Show, from the entries below, every line in which "listed" appears.
[Data section — start]
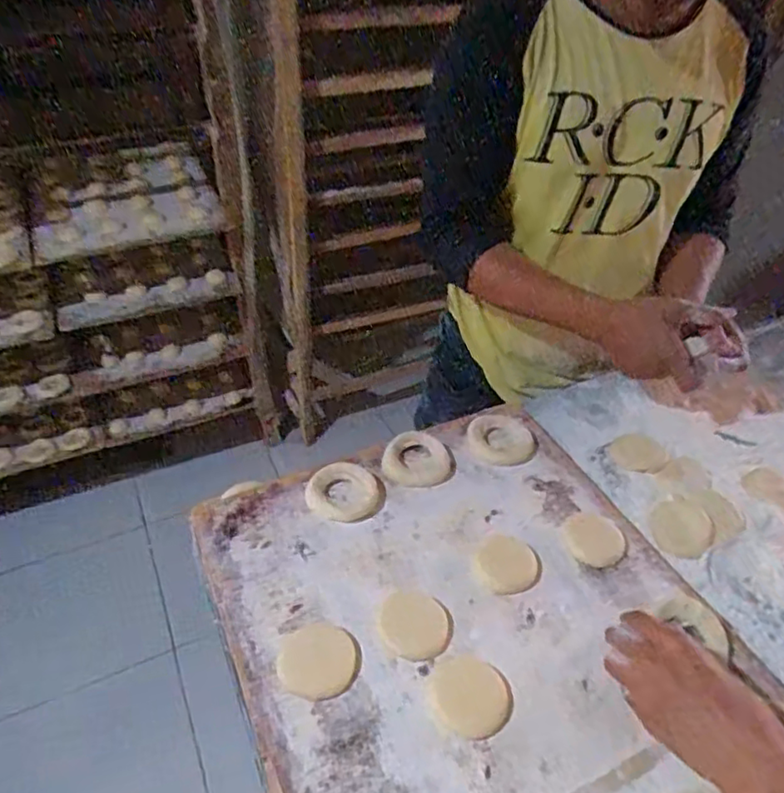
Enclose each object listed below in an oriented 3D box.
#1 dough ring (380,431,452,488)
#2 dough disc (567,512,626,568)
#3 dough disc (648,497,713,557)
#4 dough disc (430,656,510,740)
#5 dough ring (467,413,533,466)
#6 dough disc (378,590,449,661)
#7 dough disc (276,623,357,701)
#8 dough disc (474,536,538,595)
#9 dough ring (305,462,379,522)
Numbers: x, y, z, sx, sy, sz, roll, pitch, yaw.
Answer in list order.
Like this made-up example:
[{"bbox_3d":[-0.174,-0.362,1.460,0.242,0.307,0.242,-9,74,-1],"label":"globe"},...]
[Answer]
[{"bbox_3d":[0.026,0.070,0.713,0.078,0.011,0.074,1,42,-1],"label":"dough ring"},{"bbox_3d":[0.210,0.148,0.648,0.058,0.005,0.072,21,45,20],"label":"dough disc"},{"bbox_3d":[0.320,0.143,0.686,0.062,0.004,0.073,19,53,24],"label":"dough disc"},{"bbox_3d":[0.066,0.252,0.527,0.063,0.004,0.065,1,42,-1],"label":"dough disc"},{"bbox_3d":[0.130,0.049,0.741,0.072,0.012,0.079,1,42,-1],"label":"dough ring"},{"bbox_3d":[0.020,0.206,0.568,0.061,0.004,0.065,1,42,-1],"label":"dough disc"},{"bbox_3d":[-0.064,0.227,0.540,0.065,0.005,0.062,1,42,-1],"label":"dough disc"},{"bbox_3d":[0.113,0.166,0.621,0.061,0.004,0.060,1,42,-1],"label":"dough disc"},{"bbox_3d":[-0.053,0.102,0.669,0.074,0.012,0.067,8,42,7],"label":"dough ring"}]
[Data section — finish]
[Data section — start]
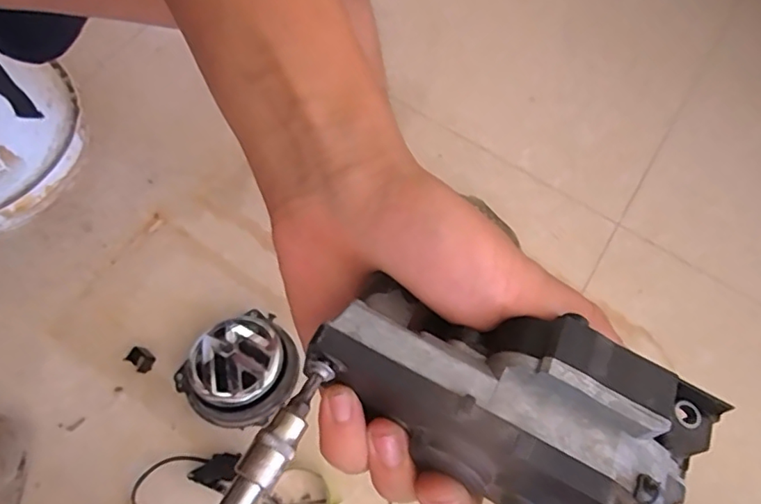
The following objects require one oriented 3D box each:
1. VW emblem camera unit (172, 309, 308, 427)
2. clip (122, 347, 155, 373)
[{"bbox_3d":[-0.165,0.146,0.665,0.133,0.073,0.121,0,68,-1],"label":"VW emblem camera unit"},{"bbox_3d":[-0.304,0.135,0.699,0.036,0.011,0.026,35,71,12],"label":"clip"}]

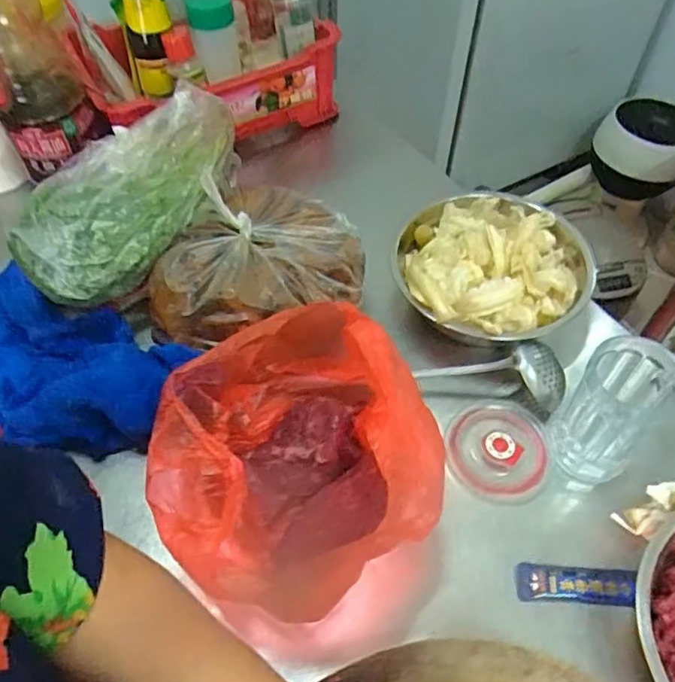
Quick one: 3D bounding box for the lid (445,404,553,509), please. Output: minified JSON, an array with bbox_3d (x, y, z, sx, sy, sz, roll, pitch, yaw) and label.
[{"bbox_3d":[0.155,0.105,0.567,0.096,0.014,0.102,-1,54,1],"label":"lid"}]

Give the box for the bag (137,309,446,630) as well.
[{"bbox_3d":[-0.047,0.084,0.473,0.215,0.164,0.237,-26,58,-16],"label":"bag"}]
[Data section — finish]
[Data section — start]
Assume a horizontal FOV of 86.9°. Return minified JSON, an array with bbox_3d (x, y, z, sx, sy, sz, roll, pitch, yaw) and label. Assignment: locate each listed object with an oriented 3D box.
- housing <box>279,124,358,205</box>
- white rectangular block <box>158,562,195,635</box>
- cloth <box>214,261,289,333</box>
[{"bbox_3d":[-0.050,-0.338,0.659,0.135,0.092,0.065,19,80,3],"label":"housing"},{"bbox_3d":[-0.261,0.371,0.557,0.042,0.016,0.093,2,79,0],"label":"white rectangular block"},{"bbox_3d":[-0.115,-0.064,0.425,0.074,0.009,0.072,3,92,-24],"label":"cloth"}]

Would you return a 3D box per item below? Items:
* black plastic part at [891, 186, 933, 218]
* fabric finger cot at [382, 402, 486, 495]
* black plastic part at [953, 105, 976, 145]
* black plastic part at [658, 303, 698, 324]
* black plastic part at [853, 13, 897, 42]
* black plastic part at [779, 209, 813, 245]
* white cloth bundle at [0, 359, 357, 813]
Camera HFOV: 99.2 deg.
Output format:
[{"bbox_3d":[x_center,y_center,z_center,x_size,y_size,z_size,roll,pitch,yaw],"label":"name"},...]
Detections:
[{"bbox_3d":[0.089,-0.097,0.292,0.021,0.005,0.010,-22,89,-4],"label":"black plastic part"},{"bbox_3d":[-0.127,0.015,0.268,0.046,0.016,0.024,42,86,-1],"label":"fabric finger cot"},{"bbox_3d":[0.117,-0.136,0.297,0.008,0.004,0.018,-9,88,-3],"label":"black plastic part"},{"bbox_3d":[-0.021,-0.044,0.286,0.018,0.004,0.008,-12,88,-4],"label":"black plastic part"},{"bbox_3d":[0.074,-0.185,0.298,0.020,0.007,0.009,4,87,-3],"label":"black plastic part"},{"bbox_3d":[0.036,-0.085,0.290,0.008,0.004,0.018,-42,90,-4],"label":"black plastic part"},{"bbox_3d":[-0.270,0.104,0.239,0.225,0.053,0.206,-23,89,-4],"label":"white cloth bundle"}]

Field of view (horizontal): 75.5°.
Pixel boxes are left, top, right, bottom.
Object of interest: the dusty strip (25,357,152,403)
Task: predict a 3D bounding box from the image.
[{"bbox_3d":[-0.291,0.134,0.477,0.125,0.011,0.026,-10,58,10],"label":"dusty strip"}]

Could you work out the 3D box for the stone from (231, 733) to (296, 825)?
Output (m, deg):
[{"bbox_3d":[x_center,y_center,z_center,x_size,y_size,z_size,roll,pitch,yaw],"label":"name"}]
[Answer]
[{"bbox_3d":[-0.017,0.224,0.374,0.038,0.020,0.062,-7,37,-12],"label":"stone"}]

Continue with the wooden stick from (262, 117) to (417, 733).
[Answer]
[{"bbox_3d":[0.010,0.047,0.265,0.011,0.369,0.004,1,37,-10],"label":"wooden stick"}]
[Data section — finish]
**Your response**
Enclose each object listed below in an oriented 3D box.
Assume a horizontal FOV of 86.9°. Return minified JSON, an array with bbox_3d (x, y, z, sx, sy, sz, roll, pitch, yaw) and label. Assignment: locate each listed object with an oriented 3D box.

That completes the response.